Wednesday, July 11, 2012

Silence

Have you ever just sat by yourself without any other noise on around you? The first time I did this I almost felt this creepy feeling. I am so not used to silence. I almost didn't even know what to do, what to think. I almost always have either the television on or the radio. I always have labeled myself as one of those people that have to have some sort of noise on in the background. Being alone in Switzerland a lot I have had to change up my routine on a numerous occasions so I don't go insane. Recently I started once a day for at least 30 min turning everything off around me. The windows are open because we have no air conditioning so I can hear the birds chirping.

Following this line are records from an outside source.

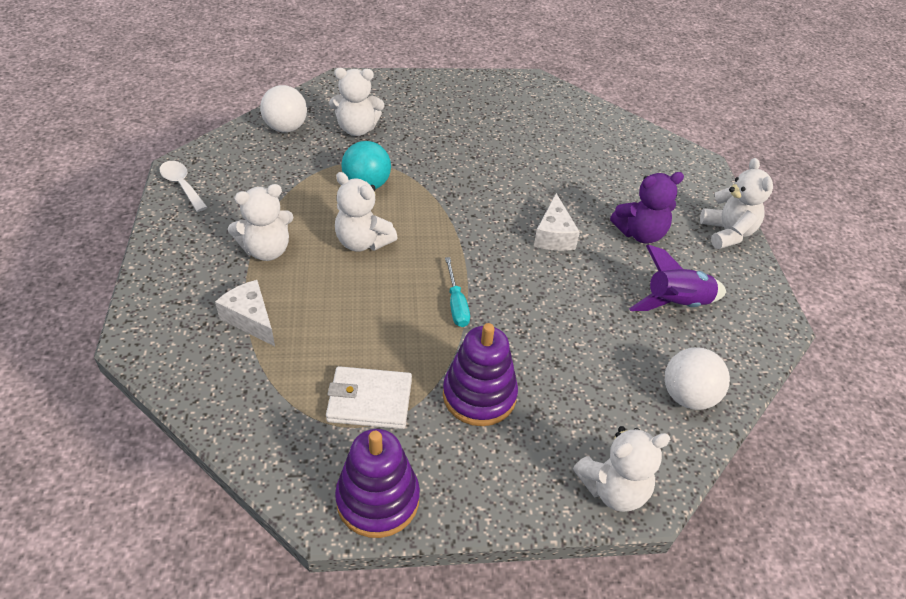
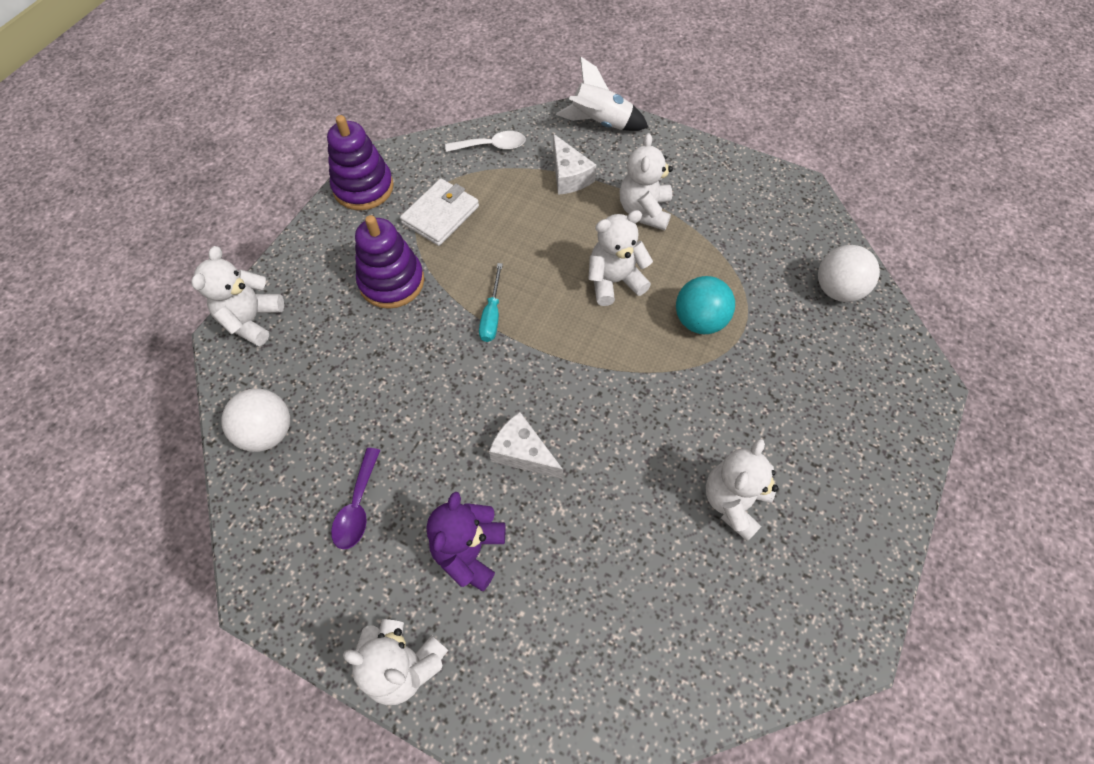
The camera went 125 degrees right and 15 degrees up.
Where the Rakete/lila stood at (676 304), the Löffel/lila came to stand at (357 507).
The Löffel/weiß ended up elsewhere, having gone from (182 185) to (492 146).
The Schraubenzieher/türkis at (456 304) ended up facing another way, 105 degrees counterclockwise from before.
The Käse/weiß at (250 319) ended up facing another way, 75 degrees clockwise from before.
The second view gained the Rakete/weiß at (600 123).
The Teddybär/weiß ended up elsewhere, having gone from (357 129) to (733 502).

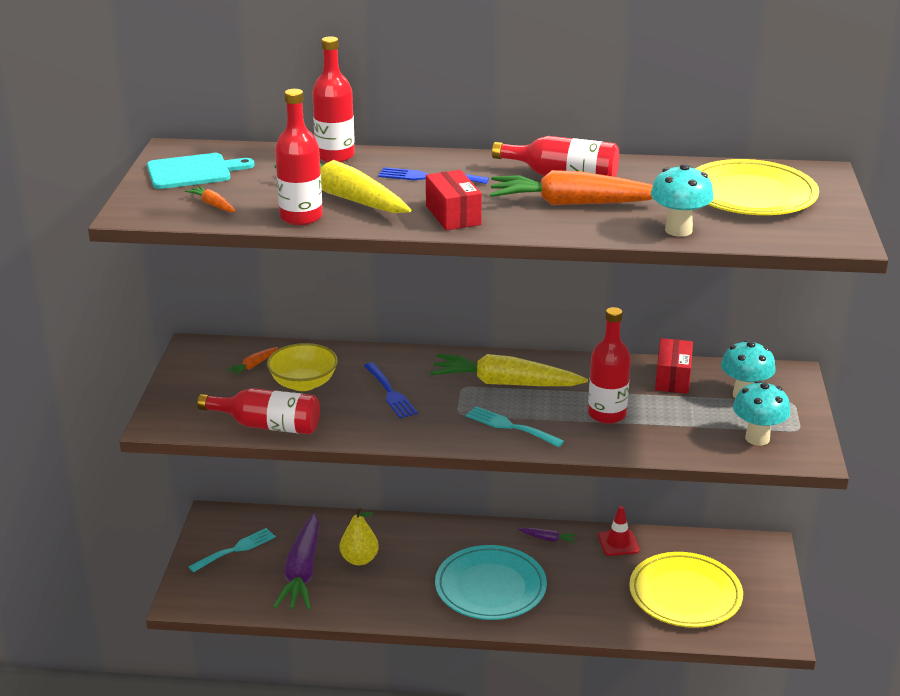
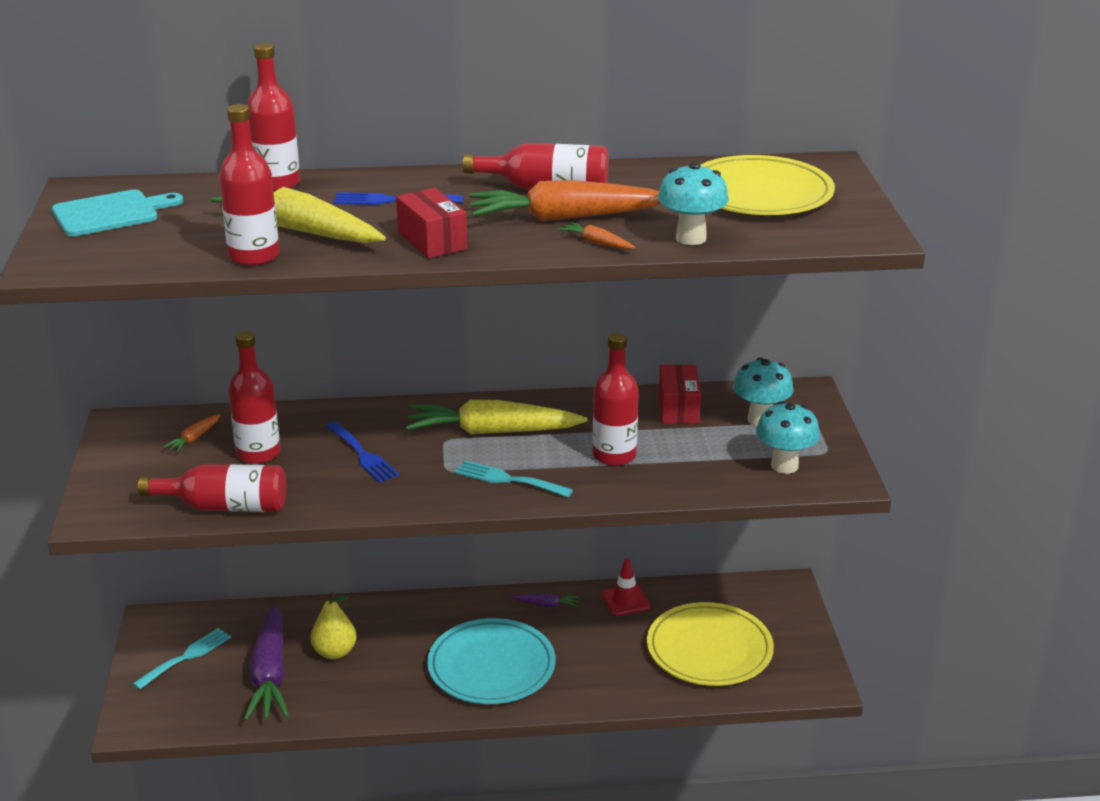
The camera went 10 degrees left and 0 degrees up.
Where the Schüssel/gelb stood at (303 383), the Flasche/rot came to stand at (258 453).
The Karotte/orange ended up elsewhere, having gone from (213 205) to (596 243).

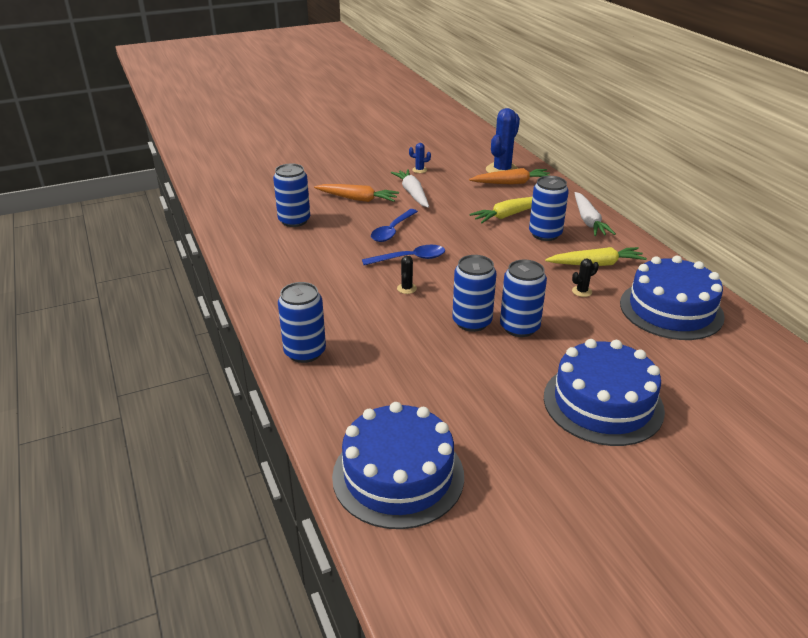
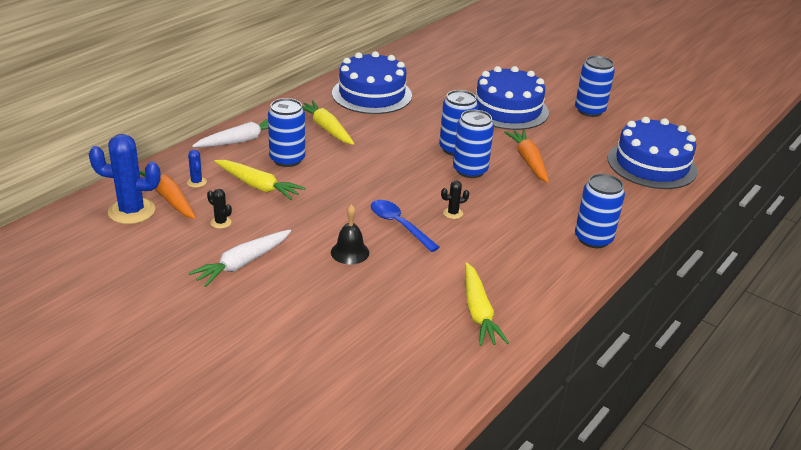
The camera went 120 degrees left and 0 degrees up.
The Kaktus/blau ended up elsewhere, having gone from (419 170) to (196 182).
The Kaktus/schwarz ended up elsewhere, having gone from (582 291) to (221 222).
Where the Löffel/blau stood at (392 231), the Glocke/schwarz came to stand at (350 252).
The second view gained the Karotte/gelb at (478 312).
The Karotte/orange ended up elsewhere, having gone from (357 199) to (528 161).
The Dose/blau ended up elsewhere, having gone from (294 220) to (589 110).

I am in awe at what happens when there is nothing left to do but think my own thoughts and think of how I feel in that very moment. Think of where my life is, where it is headed. If I am actually content. What things I need to work on. I also use this time to pray. It is such an emotional time for me, it might sound dumb but it really is. I find myself crying sometimes. Just because I feel so many emotions at one time and it is my time to just let everything out. Almost like a diary but it isn't written. No distractions. Just me, and myself alone. It brings a lot of issues on the table. For me, in this very moment I don't feel like I am contributing enough to this world. I need to be volunteering and thus I am trying to find some of that here. Silence allows us to truly find ourselves. Who are we? Why are we sad? Why are we happy? I used to just hate the thought of being alone. It almost made me sick to think of sleeping alone by myself. I have found that not one person can truly make me happy but myself. If I am not truly content with being alone then how am I really defining ME? I would never want to measure my own worth by someone elses standards. I want to be me. So much of the time we throw our thoughts-saddness-confusion to the back of our minds and think we forgot about it. In a matter of time all of that darkness comes out of us in a terrible way. Silence allows for us to be our own therapist and try to work through our own issues.